> [What the exercise asks] Render the lines in the entries from the one containing "iniuria traduceres optime de omnibus meritam?" through the one containing "Sub qua arbore patrata est iniquitas?", inclusive, as a JSON list of strings with one string per line and no blank lines.
:: Provided data ::
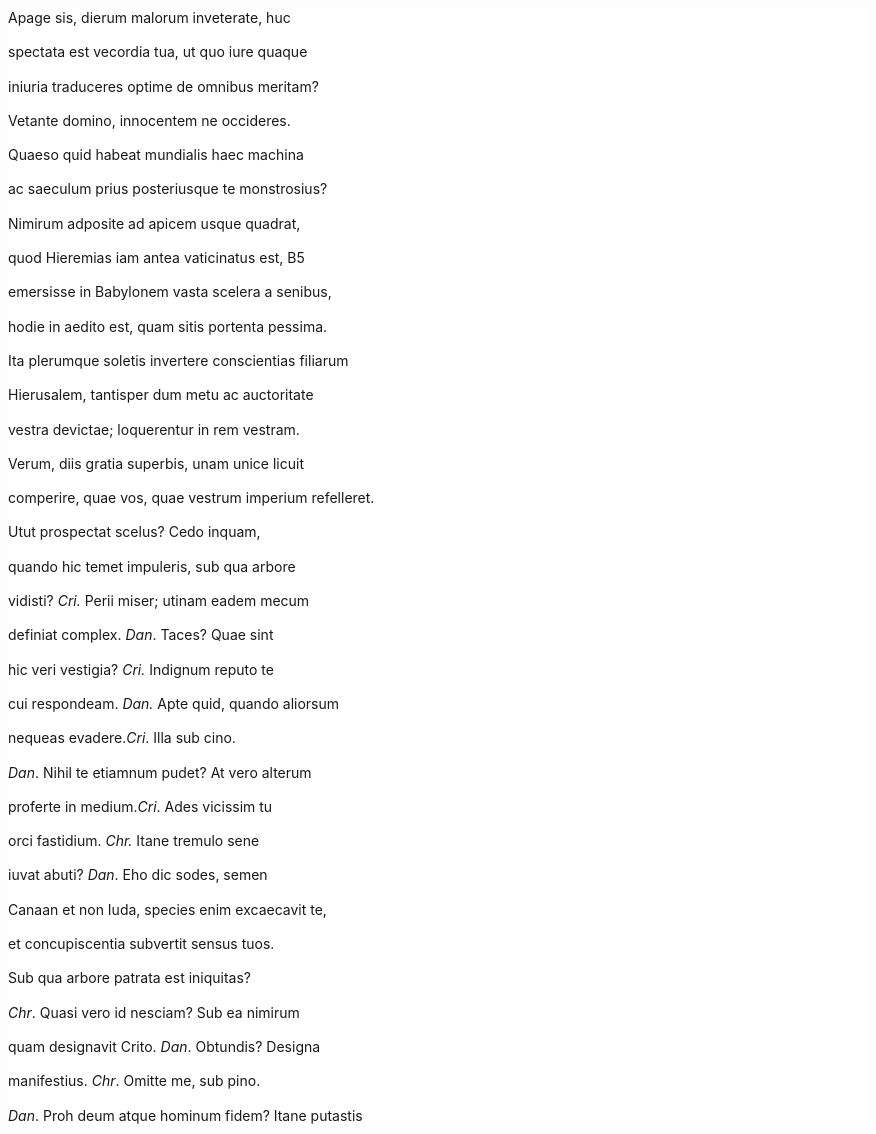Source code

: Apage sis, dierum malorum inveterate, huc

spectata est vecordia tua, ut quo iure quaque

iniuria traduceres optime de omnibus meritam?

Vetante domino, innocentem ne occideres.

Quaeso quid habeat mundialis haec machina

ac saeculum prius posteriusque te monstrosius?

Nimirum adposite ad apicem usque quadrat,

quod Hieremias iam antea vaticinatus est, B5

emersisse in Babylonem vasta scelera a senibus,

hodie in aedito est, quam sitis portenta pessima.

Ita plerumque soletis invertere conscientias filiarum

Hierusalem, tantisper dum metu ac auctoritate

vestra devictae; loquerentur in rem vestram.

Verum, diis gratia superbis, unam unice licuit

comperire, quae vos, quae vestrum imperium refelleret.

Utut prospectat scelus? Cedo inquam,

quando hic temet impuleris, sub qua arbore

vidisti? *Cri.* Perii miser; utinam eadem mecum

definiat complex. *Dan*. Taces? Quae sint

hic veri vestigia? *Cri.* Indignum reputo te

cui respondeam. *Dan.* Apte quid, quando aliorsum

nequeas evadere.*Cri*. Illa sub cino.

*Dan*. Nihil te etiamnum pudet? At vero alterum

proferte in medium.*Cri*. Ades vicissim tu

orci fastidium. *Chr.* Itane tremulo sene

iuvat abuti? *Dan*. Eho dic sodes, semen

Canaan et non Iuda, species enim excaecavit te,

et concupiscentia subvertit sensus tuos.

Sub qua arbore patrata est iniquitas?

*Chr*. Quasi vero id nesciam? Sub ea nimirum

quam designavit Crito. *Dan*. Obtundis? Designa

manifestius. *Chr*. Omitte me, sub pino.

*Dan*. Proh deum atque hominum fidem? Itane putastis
:::
> [Solution]
[
  "iniuria traduceres optime de omnibus meritam?",
  "Vetante domino, innocentem ne occideres.",
  "Quaeso quid habeat mundialis haec machina",
  "ac saeculum prius posteriusque te monstrosius?",
  "Nimirum adposite ad apicem usque quadrat,",
  "quod Hieremias iam antea vaticinatus est, B5",
  "emersisse in Babylonem vasta scelera a senibus,",
  "hodie in aedito est, quam sitis portenta pessima.",
  "Ita plerumque soletis invertere conscientias filiarum",
  "Hierusalem, tantisper dum metu ac auctoritate",
  "vestra devictae; loquerentur in rem vestram.",
  "Verum, diis gratia superbis, unam unice licuit",
  "comperire, quae vos, quae vestrum imperium refelleret.",
  "Utut prospectat scelus? Cedo inquam,",
  "quando hic temet impuleris, sub qua arbore",
  "vidisti? *Cri.* Perii miser; utinam eadem mecum",
  "definiat complex. *Dan*. Taces? Quae sint",
  "hic veri vestigia? *Cri.* Indignum reputo te",
  "cui respondeam. *Dan.* Apte quid, quando aliorsum",
  "nequeas evadere.*Cri*. Illa sub cino.",
  "*Dan*. Nihil te etiamnum pudet? At vero alterum",
  "proferte in medium.*Cri*. Ades vicissim tu",
  "orci fastidium. *Chr.* Itane tremulo sene",
  "iuvat abuti? *Dan*. Eho dic sodes, semen",
  "Canaan et non Iuda, species enim excaecavit te,",
  "et concupiscentia subvertit sensus tuos.",
  "Sub qua arbore patrata est iniquitas?"
]